__Task objective__. Whenever the word "worn" shows up in a line of the data, copy that line.

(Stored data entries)
# # #
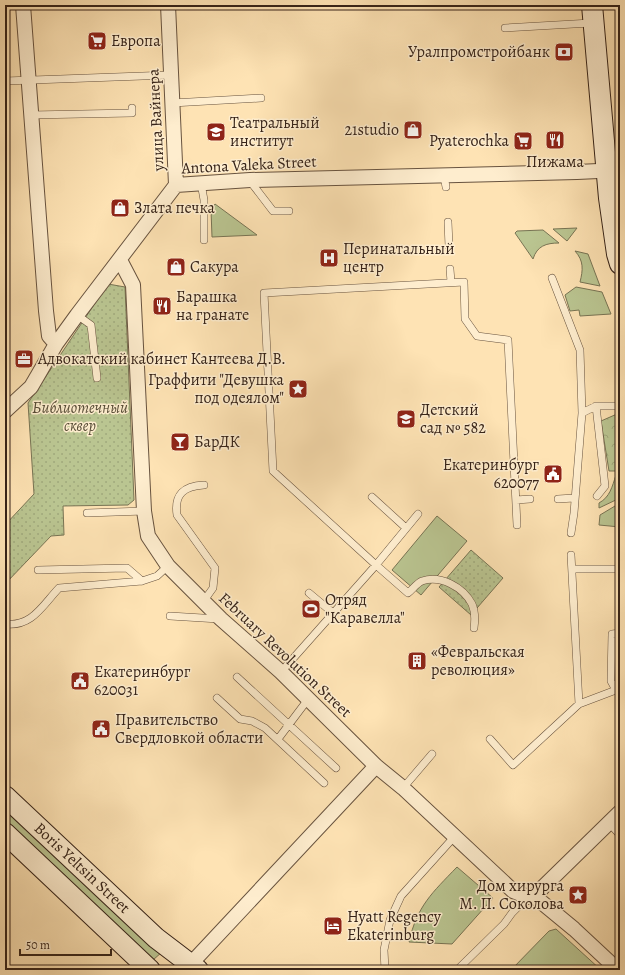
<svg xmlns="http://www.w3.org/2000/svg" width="625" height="975" font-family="Alegreya,serif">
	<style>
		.grass { fill: #bac591; stroke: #787454 }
		.forest { fill: url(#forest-crowns); stroke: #787454 }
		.park { fill: url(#park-dots); stroke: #787454 }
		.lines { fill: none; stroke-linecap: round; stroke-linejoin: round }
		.lane-casing { stroke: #68533f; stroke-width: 8 }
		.street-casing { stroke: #68533f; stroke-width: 16 }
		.secondary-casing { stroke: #362318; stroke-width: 22 }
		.lane { stroke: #feedce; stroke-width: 7 }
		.street { stroke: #feedce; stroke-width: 14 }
		.secondary { stroke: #feedce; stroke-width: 20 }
		.labels { text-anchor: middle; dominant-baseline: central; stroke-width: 3; stroke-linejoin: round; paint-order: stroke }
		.poi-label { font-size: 16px; fill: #362318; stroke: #feedce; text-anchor: start }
		.street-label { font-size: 16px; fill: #362318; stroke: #feedce }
		.park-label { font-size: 16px; font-style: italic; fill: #574c36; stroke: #feedce }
	</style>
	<defs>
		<pattern id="forest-crowns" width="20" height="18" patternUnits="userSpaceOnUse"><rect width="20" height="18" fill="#bac591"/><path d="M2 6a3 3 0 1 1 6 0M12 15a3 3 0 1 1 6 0" fill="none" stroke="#a0a97c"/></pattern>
		<pattern id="park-dots" width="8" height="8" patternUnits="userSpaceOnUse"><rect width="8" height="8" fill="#bac591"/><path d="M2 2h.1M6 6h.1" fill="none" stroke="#a0a97c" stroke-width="1.8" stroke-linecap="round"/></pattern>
	</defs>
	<rect width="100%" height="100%" fill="#fee3b4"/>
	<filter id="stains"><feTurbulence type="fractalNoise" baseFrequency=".005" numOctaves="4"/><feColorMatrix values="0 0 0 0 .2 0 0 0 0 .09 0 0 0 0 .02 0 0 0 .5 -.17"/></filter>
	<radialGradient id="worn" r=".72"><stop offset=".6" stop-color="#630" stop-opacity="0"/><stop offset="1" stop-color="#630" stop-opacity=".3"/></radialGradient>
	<path class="grass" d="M215 204 257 235 212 237 211 210Z
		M577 228 567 241 553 229Z
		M543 230 559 243C546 243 537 246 533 259L515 233 517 231Z
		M575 251 588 254 600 286 580 282C583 270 584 261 575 251Z
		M576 287 602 292 611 314 580 316 579 310 570 311 565 295Z
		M616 475H620V498L599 508V503C610 497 612 487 616 475Z
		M620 503V527L599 525 600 515Z
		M437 516 467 541 421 595 392 570Z
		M5 806 162 952 153 960 5 820Z
		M457 867 493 898 452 944 409 942C417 906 432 893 457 867Z
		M556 929 601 970H511L549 931Z"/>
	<path class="forest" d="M617 414 620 441V471H609L601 421Z"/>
	<path class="park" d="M108 284 125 287 134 500 128 505 63 506 64 535 51 536 5 584V525L34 494 28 403Z
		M471 550 503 578 471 615 439 587Z"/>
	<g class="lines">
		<g class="lane-casing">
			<path id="lane" d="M505 28 591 23
				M5 81 170 75
				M172 103 261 98
				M31 115 132 113V108
				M444 176 446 187
				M250 181 273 211H289
				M201 183 204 200V240
				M448 222 449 246
				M450 269 451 282
				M552 278 580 350 582 413
				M77 315 91 325 97 378
				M596 406 605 486 597 496
				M372 497 406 528
				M558 499 574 498
				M516 500 530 499
				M87 513 144 511
				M418 514 376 565 408 593C412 590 417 583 422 581 441 575 463 587 472 604 475 611 475 621 474 628
				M571 533 574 513 582 413 596 406H620
				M572 569H620
				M38 570 127 568 142 581
				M309 593 333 613
				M203 602 213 588 215 568 177 515C174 494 184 486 204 485
				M170 616 219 619
				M5 624C32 627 42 606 59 588L142 581 157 576 168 566
				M281 672 376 565 273 471 264 293 464 282 465 319 477 336 508 340 517 525
				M237 677 336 768
				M217 698 240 719 252 721 265 728 324 783
				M579 704 616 690 611 681 612 634 620 633
				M278 739 309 698
				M490 739 513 765 579 704 571 555
				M403 788 432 754
				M609 823 620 835
				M385 970 384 950 390 920 401 896 455 836
				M457 970 504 924 512 913 528 897"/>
		</g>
		<g class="street-casing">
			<path id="street" d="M23 5 46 311 49 336 56 344
				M168 5 176 185
				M120 260 133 285 144 511 148 536 168 566 221 619 281 672 376 766 403 788 513 891 528 897 534 896 574 929 618 970
				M5 411 31 387 56 344 77 315 176 185 250 180 577 172 620 170
				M534 896 620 812
				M185 970 376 766"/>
		</g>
		<g class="secondary-casing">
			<path id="secondary" d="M592 5 609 198 617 254 620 264
				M5 796 156 938 198 970
				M5 833 150 970"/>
		</g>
		<use href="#lane" class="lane"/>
		<use href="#street" class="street"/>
		<use href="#secondary" class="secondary"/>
	</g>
	<defs>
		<g id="supermarket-square" transform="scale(1)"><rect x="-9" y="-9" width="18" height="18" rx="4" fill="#8f2418" stroke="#feedce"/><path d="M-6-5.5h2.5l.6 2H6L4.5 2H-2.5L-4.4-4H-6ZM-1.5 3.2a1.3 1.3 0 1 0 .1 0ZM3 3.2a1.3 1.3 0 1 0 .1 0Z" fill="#fff"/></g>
		<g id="bank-square" transform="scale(1)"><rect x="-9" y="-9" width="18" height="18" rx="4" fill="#8f2418" stroke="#feedce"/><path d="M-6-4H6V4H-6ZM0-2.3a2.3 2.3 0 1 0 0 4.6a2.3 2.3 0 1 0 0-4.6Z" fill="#fff"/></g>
		<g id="shop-square" transform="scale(1)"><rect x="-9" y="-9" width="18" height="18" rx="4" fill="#8f2418" stroke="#feedce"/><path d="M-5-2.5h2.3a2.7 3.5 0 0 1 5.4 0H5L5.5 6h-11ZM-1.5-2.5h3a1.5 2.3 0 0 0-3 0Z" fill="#fff"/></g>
		<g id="university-square" transform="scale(1)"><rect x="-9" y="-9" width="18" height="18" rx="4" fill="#8f2418" stroke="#feedce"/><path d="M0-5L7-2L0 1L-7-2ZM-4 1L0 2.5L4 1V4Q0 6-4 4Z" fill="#fff"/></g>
		<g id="restaurant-square" transform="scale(1)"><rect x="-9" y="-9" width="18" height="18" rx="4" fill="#8f2418" stroke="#feedce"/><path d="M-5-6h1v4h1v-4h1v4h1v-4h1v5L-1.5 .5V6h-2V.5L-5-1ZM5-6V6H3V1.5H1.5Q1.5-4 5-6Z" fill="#fff"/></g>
		<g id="hospital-square" transform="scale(1)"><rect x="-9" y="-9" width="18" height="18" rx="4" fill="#8f2418" stroke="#feedce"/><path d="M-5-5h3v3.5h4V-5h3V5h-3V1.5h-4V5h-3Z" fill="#fff"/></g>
		<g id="office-square" transform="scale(1)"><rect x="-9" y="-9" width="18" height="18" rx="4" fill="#8f2418" stroke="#feedce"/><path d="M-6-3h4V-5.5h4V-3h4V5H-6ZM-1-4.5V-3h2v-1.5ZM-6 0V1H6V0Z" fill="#fff"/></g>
		<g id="sight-square" transform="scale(1)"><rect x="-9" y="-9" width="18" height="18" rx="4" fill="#8f2418" stroke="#feedce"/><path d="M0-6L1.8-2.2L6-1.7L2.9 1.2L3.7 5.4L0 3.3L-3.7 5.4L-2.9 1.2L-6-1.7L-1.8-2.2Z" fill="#fff"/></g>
		<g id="school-square" transform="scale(1)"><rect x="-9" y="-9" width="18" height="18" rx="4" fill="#8f2418" stroke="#feedce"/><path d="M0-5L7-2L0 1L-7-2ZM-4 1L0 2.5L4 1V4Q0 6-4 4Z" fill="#fff"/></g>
		<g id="bar-square" transform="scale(1)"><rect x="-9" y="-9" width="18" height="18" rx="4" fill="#8f2418" stroke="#feedce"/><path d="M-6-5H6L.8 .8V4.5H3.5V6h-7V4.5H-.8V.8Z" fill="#fff"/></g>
		<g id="civic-square" transform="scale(1)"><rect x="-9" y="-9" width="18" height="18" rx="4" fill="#8f2418" stroke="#feedce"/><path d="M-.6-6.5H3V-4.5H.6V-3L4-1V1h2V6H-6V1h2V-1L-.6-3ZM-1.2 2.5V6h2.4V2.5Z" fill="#fff"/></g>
		<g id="stadium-square" transform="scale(1)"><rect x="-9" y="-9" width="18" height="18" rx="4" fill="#8f2418" stroke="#feedce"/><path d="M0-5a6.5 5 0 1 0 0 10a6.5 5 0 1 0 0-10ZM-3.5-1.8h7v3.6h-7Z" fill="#fff"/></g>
		<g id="building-square" transform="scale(1)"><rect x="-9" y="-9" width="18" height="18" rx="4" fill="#8f2418" stroke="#feedce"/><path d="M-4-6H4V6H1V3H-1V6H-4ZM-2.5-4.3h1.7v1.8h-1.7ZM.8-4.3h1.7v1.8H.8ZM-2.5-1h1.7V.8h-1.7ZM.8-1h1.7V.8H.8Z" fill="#fff"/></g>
		<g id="hotel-square" transform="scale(1)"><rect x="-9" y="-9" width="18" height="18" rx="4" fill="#8f2418" stroke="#feedce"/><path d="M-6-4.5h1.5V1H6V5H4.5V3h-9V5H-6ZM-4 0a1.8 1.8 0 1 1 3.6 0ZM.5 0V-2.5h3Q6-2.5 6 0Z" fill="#fff"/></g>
	</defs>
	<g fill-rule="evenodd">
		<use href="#supermarket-square" x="97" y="41"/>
		<use href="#bank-square" x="564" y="52"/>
		<use href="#shop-square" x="413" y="130"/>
		<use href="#university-square" x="216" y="132"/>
		<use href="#restaurant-square" x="555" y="140"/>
		<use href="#supermarket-square" x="523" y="141"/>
		<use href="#shop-square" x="120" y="208"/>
		<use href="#hospital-square" x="329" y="258"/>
		<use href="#shop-square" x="176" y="267"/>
		<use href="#restaurant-square" x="162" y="306"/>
		<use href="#office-square" x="24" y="359"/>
		<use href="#sight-square" x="298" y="389"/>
		<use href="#school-square" x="406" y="419"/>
		<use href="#bar-square" x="180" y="442"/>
		<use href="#civic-square" x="553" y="474"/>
		<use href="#stadium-square" x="311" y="609"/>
		<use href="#building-square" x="417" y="661"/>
		<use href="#civic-square" x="80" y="681"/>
		<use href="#civic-square" x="101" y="729"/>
		<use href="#sight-square" x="578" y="895"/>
		<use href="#hotel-square" x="333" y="926"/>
	</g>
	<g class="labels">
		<g class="poi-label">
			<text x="111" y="41">Европа</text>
			<text x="550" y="52" text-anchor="end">Уралпромстройбанк</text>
			<text x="230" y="123">Театральный<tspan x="230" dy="18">институт</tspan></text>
			<text x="399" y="130" text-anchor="end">21studio</text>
			<text x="509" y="141" text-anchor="end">Pyaterochka</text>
			<text x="555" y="162" text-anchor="middle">Пижама</text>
			<text x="134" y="208">Злата печка</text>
			<text x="343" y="249">Перинатальный<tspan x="343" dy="18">центр</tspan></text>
			<text x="190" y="267">Сакура</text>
			<text x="176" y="297">Барашка<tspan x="176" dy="18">на гранате</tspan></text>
			<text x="38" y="359">Адвокатский кабинет Кантеева Д.В.</text>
			<text x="284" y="380" text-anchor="end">Граффити "Девушка<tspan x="284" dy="18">под одеялом"</tspan></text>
			<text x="420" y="410">Детский<tspan x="420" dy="18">сад № 582</tspan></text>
			<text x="194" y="442">БарДК</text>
			<text x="539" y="465" text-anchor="end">Екатеринбург<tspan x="539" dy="18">620077</tspan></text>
			<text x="325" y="600">Отряд<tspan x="325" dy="18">"Каравелла"</tspan></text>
			<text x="431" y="652">«Февральская<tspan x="431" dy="18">революция»</tspan></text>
			<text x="94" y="672">Екатеринбург<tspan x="94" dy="18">620031</tspan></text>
			<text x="115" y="720">Правительство<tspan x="115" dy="18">Свердловкой области</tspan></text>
			<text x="564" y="886" text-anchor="end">Дом хирурга<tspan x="564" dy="18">М. П. Соколова</tspan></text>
			<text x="347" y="917">Hyatt Regency<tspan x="347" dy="18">Ekaterinburg</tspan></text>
		</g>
		<g class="street-label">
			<text transform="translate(156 120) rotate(-93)">улица Вайнера</text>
			<text transform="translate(249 165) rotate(-3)">Antona Valeka Street</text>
			<text transform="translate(285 655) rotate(43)">February Revolution Street</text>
			<text transform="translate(82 868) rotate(43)">Boris Yeltsin Street</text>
		</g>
		<g class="park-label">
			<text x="80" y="408">Библиотечный<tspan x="80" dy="18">сквер</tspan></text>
		</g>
	</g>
	<rect width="625" height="975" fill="none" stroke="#fee3b4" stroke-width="20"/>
	<rect x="6" y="6" width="613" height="963" fill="none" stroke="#362318" stroke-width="2"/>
	<rect x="10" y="10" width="605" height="955" fill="none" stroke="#362318"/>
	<path d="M20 949v6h91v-6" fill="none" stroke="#362318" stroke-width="2"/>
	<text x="26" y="949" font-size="12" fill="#362318" stroke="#feedce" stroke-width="3" paint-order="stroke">50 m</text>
	<rect width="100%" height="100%" filter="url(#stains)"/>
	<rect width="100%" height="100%" fill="url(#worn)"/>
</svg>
# # #
__Answer box__.
	<radialGradient id="worn" r=".72"><stop offset=".6" stop-color="#630" stop-opacity="0"/><stop offset="1" stop-color="#630" stop-opacity=".3"/></radialGradient>
	<rect width="100%" height="100%" fill="url(#worn)"/>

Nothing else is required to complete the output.